Source rows

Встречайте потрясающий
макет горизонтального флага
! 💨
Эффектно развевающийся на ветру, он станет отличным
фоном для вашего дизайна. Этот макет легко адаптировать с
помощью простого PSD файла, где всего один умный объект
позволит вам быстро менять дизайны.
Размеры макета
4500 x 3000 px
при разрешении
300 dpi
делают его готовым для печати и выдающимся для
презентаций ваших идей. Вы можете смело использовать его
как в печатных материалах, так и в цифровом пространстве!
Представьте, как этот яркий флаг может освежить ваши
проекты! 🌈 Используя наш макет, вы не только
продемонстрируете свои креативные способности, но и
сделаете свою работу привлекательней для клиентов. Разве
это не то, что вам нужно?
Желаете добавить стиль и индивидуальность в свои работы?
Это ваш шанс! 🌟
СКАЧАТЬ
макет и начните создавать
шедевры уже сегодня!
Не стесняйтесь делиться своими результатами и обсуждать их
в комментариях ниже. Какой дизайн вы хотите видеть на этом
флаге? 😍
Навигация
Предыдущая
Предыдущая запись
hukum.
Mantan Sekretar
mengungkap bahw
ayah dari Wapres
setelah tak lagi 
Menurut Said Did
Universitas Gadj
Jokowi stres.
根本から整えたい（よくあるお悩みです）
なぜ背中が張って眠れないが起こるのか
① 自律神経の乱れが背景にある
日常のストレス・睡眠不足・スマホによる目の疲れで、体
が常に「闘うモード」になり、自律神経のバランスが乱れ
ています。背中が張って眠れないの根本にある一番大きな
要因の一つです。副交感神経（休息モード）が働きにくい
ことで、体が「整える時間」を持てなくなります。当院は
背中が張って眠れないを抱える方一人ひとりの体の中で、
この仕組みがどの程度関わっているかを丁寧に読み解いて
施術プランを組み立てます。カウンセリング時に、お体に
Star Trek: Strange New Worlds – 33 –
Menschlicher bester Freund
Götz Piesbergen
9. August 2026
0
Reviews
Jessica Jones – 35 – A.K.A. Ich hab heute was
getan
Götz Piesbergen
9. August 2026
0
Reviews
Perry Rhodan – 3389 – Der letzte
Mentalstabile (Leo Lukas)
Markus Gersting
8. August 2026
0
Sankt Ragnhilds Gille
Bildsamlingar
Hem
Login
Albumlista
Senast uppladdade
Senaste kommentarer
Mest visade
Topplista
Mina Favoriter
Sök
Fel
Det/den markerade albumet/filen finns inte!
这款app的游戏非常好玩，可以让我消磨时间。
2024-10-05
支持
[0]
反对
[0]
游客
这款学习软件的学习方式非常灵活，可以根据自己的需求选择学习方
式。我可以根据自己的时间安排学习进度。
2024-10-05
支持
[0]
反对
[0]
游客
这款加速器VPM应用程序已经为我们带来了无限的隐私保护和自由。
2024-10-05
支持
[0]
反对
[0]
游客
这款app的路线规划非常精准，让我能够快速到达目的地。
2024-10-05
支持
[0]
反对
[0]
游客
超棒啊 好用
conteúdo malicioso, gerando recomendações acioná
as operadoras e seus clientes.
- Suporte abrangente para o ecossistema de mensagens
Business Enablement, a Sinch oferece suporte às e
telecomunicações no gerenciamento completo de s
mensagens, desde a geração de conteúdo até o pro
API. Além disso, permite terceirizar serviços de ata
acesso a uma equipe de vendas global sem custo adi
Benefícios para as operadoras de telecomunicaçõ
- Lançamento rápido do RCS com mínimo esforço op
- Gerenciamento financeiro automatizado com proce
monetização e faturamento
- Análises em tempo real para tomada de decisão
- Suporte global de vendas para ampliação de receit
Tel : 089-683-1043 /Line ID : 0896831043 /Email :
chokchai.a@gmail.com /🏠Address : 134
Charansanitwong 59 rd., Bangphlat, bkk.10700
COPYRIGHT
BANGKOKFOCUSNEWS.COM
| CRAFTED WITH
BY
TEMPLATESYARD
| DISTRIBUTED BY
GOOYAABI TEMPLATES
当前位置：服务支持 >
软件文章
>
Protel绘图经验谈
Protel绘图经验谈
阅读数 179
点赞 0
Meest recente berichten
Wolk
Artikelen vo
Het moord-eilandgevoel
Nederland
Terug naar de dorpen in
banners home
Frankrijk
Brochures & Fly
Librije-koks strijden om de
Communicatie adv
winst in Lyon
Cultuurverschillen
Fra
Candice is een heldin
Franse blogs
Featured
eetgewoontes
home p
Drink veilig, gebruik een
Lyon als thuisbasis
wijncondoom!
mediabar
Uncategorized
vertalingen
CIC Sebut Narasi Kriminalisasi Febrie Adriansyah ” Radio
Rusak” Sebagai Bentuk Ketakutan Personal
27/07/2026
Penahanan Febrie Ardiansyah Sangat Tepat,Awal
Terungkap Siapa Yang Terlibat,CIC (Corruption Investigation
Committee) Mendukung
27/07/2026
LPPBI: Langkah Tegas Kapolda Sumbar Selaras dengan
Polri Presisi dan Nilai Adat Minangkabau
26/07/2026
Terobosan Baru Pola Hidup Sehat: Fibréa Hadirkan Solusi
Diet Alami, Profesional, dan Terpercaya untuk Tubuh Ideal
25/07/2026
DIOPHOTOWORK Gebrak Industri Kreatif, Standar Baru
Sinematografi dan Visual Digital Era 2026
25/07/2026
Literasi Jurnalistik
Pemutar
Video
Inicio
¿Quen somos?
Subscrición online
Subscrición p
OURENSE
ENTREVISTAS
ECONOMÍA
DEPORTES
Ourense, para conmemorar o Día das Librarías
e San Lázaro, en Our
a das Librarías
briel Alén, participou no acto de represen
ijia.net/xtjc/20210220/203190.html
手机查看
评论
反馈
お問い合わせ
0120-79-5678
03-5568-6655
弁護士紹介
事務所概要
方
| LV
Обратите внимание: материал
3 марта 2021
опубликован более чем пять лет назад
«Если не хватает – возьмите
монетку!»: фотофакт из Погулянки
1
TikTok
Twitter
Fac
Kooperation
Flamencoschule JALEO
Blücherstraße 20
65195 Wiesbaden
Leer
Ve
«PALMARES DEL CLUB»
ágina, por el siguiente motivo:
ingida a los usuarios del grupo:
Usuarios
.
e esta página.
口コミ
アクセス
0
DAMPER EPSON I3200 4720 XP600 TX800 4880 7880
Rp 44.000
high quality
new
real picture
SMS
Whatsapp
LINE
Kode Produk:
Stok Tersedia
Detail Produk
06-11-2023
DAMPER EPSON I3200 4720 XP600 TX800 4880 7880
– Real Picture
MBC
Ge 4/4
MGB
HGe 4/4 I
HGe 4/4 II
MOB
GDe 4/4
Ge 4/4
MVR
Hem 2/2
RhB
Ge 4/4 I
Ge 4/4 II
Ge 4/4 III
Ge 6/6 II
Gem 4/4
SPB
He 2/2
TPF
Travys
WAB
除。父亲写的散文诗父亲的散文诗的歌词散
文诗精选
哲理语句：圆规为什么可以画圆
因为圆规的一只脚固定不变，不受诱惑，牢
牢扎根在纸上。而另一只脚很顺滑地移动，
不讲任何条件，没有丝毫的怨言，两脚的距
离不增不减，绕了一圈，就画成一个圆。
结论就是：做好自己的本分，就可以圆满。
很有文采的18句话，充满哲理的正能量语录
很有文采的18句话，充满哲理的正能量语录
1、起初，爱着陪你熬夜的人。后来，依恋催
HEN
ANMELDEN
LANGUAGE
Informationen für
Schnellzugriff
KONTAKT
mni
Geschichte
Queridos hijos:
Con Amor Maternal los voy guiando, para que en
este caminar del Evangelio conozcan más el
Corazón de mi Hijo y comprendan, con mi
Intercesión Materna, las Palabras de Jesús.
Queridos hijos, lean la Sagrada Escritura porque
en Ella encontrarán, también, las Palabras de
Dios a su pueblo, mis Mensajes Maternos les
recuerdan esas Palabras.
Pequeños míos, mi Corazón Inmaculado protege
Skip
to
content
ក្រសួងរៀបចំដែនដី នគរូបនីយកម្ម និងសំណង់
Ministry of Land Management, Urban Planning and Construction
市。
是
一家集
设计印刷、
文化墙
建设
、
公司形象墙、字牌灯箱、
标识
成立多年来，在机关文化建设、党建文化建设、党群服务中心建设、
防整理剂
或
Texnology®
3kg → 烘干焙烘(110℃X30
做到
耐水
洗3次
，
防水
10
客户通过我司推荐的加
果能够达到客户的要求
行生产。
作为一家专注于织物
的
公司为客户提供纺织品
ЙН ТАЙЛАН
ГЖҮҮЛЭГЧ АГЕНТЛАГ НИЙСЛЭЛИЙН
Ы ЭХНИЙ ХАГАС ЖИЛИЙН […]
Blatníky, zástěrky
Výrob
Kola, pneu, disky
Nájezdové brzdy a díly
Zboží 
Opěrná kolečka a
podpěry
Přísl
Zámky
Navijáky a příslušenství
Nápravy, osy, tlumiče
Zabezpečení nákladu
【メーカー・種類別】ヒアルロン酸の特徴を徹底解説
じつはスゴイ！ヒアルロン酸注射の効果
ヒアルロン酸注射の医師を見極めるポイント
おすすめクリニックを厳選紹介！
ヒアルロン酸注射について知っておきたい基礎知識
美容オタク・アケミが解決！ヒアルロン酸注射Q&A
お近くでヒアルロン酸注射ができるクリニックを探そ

▸ **WORK REQUEST**
List every line in the rows above that contains the string "vendas".

▸ **OUTPUT FOR THIS EXERCISE**
acesso a uma equipe de vendas global sem custo adi
- Suporte global de vendas para ampliação de receit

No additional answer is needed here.